As an artist, never be scared of being different.

One of the best perks for Zimmermann is the traveling. While Cirque du Soleil has some 20 shows in active performances at any given time, some of them are limited to one location while others move around. Her show, Luzia, tours in countries such as Canada, the United Kingdom, and Russia. For some, international flights can be draining, but for Zimmermann, it's an exciting perk. "The aspect that I love the most is the travel," Zimmermann says. "Traveling with with this big family that I get to work with every day is really nice."

Zimmermann may be filling up her passport, but spending so much time on the road definitely takes away from family. However, Zimmermann is grateful that her family recognized her talent from a young age and has supported her throughout the entire process.
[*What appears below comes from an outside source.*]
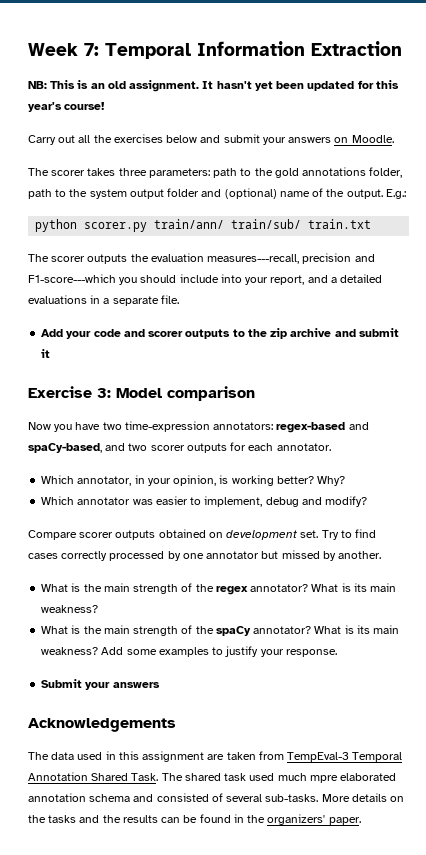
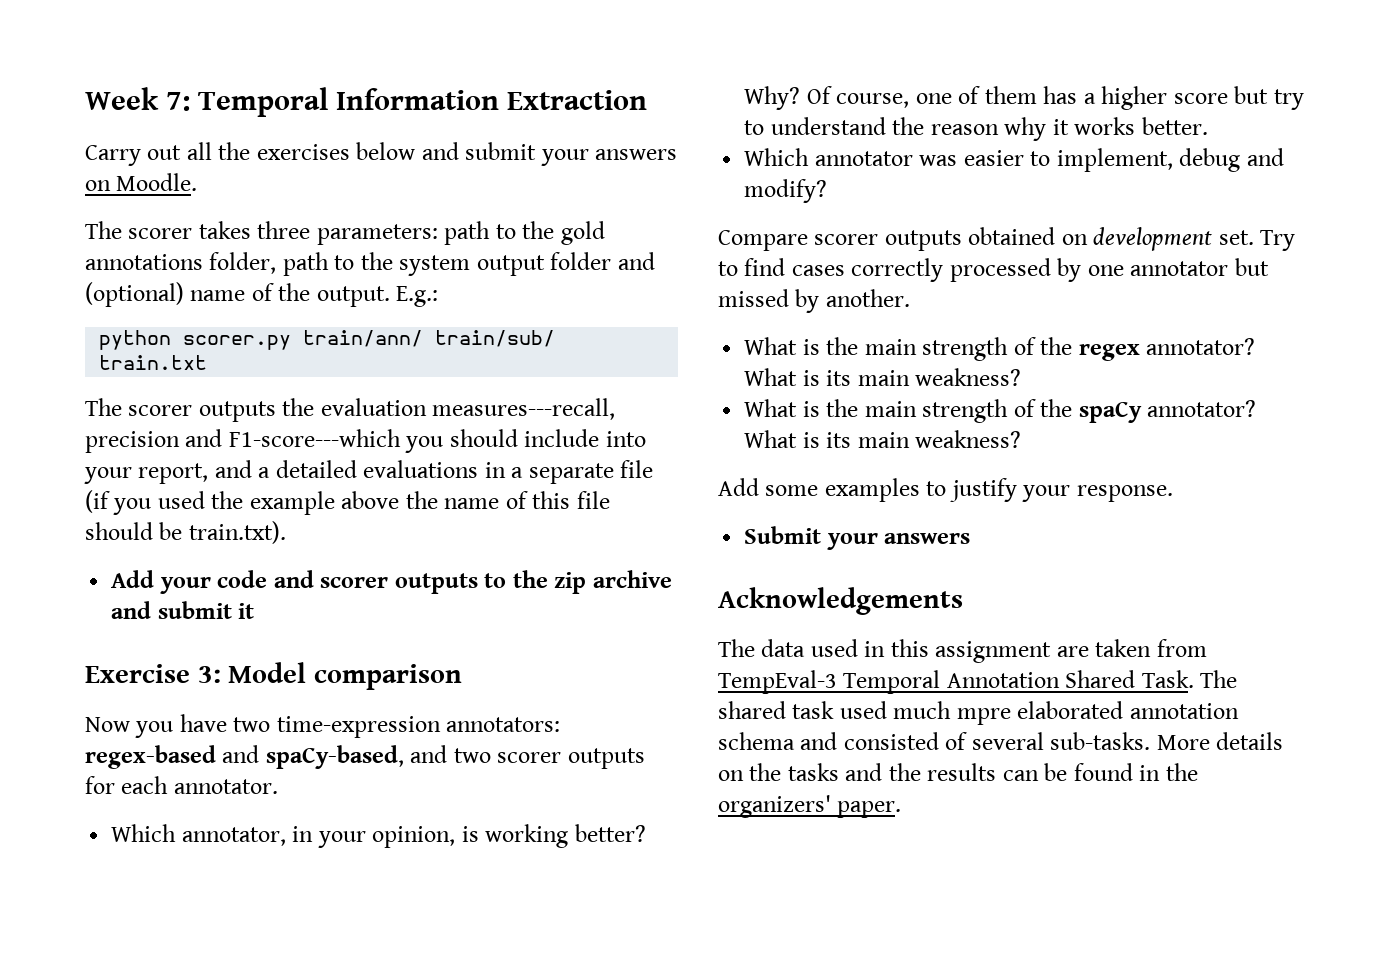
[28,80,399,92] [28,102,105,112] // NB: This is an old assignment. It hasn't yet been updated for this year's course! -> (648, 100) none
[160,295,179,304] file. -> [620,460,654,478] [85,490,610,515] [85,521,286,544] file (if you used the example above the name of this file should be train.txt).
(346, 481) none -> [806,86,1304,110] [744,117,1208,141] Of course, one of them has a higher score but try to understand the reason why it works better.
(99, 651) none -> (1022, 439) //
"My family has always been very supportive," Zimmermann says. "They saw my talent and the potential I had when I was young. I was very lucky in that department. I don't see my family very often since I'm traveling, but they've come to see me perform in certain cities."

Courtesy of Cirque du Soleil

Zimmermann's resilience is proof that no one should give up even if things don't initially work out. As long as someone is unique and unafraid, Zimmermann is sure that hard work will pay off.

"First of all, as an artist, never be scared of being different," Zimmermann advises. "The more unique you are, the more interesting you'll be. People will be drawn towards your work."

Not all of us can be circus performers, but Zimmermann's talent is something she's taken to new heights — literally.